Retrieves the ith line of the raw input, if line index i is valid. This function is intended to be called once the tokenizer has completed its task of scanning and tokenizing the entire input. Otherwise, it may return None if the tokenizer has not yet scanned up to the line indicated. That is, it is intended for error message generation when evaluating the AST post-parsing.


pub fn get_slice(&self, start: usize, end: usize) -> &str

Retrieves the source string slice at the indicated indices; returns the empty string if indices are invalid.

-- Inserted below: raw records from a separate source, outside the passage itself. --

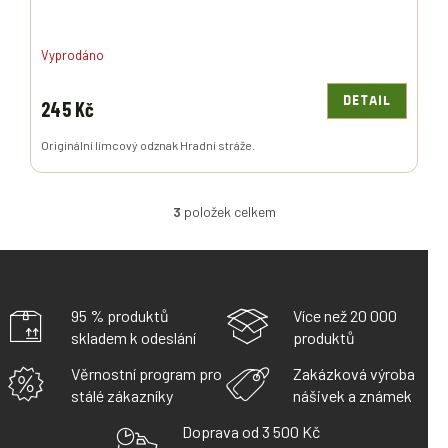
Vyprodáno
DETAIL
245 Kč
Originální límcový odznak Hradní stráže.
3
položek celkem
O
V
L
Á
D
A
95 % produktů
Více než 20 000
C
skladem k odeslání
produktů
Í
P
Věrnostní program pro
Zakázková výroba
R
stálé zákazníky
nášivek a známek
V
K
Doprava od 3 500 Kč
Y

The default implementation returns the empty string.


pub fn reset(&mut self)

reset tokenizer to parse from beginning of input


pub fn backtrack(&mut self, offset: usize)

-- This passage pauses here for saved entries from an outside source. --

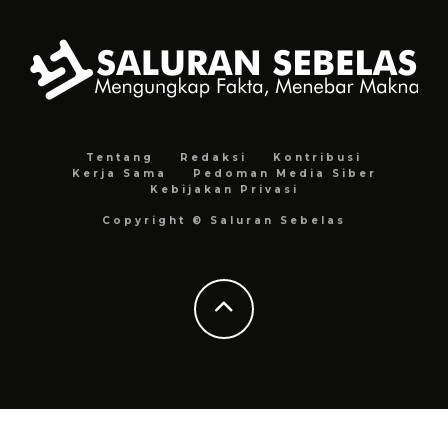
Tentang
Redaksi
Kontribusi
Kerja Sama
Pedoman Media Siber
Kebijakan Privasi
Copyright © Saluran Sebelas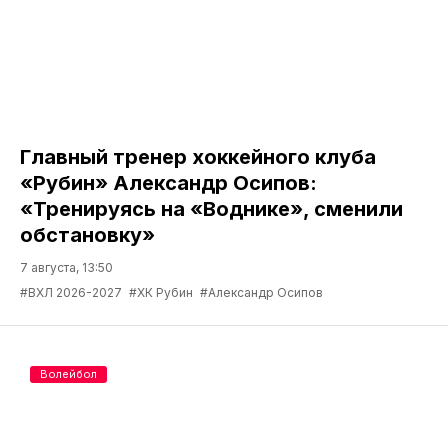
Главный тренер хоккейного клуба
«Рубин» Александр Осипов:
«Тренируясь на «Воднике», сменили
обстановку»
7 августа, 13:50
#ВХЛ 2026-2027
#ХК Рубин
#Александр Осипов
Волейбол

pub fn next_token(&mut self) -> Option<(RawToken<'t>, usize, usize)>

returns next token, along with starting line and column numbers. This function will return None at end of stream or LexError along with a message printed to stderr if a tokenizer error occured.


impl<'t> StrTokenizer<'t>


pub fn from_source(ls: &'t LexSource<'t>) -> StrTokenizer<'t>

creates a StrTokenizer from a LexSource structure that contains a string representing the contents of the source, and calls StrTokenizer::set_input to reference that string. To create a tokenizer that reads from, for example, a file is:

let source = LexSource::new(source_path).unwrap();
let mut tokenizer = StrTokenizer::from_source(&source);

pub fn from_str(s: &'t str) -> StrTokenizer<'t>

creates a string tokenizer and sets input to give str.